Finals week is almost upon us, and we are all frantically running around studying and getting those final projects and papers done. However, it's important to remember to take a break and breathe once in a while. Here are some humerus science puns to check out during your well-deserved break.
1. I have many chemistry jokes, but I'm afraid they won't get a good reaction.
Straight and to the point.
2. Are you a leading zero? Because you are not significant.
To use in moments of extreme anger and frustration.
3. What did the biologist wear on his first date? Designer genes.
What a fashionable man! He must get it from his parents.
4. If Iron Man and Silver Surfer team up, they'd be alloys.
Not your typical allies! Alloys are mixtures of two elements, and if you put Iron Man and Silver Surfer together, you'd get a mixture of iron and silver, forming an alloy.
5. "The name is Bond. Ionic Bond. Taken, not shared."
We know that the infamous James Bond prefers his drinks "shaken, not stirred." However, an ionic bond occurs when electrons are transferred from one molecule to another, hence the "taken, not shared."
6. Organic chemistry gives students alkynes of trouble.
Organic chemistry is the study of compounds that contain carbon, and an alkyne consists of two carbons that share a triple bond. If you're one of those who has to take an organic chemistry final this semester, don't worry. It'll all be over soon, even if you feel like diene right now.
7. A photon checks into a hotel. When asked if he needs help with any of his luggage, he replies "No, I'm traveling light."
For all you physics fans out there. A photon is a massless packet of light. So this pun goes two ways: it is literally light that is traveling and it is also traveling light, since it does not have any mass.
8. I lost an electron today. You really have to keep your ion them.
Those electrons sure know how to get away. If an atom loses or gains electrons, it becomes an ion.

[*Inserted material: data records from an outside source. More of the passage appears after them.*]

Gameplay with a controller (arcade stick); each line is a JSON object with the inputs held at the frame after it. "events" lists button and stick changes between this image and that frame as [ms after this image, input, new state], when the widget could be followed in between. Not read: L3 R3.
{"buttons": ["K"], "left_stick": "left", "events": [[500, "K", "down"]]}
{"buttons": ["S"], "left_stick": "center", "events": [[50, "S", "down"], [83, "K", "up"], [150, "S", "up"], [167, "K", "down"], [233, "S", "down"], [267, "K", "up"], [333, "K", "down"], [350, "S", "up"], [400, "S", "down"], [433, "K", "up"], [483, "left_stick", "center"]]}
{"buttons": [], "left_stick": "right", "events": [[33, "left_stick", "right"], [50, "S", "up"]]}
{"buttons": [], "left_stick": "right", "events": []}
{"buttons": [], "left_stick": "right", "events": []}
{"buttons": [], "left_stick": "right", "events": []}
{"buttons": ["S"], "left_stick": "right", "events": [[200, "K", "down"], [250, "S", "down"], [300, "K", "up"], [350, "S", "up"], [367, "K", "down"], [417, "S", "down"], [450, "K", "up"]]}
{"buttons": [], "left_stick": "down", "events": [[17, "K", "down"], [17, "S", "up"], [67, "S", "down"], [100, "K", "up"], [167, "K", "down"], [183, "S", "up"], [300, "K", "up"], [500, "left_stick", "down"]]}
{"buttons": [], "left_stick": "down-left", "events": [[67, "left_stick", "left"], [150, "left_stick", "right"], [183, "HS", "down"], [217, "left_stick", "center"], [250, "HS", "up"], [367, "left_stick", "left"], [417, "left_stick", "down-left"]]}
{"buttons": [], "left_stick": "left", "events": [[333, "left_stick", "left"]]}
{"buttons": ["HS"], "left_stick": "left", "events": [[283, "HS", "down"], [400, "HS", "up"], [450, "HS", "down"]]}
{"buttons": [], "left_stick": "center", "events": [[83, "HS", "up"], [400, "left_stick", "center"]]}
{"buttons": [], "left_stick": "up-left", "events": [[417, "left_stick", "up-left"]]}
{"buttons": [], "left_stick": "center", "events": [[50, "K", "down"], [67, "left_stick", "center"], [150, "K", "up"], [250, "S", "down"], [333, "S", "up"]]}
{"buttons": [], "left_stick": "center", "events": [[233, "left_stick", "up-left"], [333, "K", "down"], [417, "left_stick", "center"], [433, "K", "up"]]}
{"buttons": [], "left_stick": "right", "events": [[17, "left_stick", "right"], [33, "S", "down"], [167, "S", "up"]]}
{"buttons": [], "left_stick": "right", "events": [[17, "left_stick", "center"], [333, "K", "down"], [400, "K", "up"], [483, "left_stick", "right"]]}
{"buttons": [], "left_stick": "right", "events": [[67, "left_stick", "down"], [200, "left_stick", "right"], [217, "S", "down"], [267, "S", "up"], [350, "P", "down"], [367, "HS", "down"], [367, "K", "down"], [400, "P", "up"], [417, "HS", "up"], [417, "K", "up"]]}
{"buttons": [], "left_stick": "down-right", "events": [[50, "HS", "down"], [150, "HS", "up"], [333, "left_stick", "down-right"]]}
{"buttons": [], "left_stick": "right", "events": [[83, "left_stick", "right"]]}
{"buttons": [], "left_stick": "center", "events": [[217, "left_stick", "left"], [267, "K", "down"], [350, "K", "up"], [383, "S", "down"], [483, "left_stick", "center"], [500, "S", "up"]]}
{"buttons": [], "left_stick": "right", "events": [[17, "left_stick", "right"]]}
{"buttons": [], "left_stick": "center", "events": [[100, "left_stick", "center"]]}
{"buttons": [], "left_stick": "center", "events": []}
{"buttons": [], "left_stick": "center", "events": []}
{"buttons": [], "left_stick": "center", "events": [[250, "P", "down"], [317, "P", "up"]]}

9. Two red blood cells met and fell in love. But alas, it was in vein.
It's a tragic love story, actually. Blood cells only live for up to 90 days, so their love really was in vain.
10. Have you heard of the man who was cooled to absolute zero? He's 0K now.
The temperature for absolute zero is defined as 0 degrees Kelvin. That's pretty cool.
11. Argon walks into a bar and is told to get out. Argon doesn't react.
Argon is a noble gas, found in the last column of the periodic table. These noble gases are very stable and, as a result, they are not reactive elements. Pretty hard to get these gases riled up.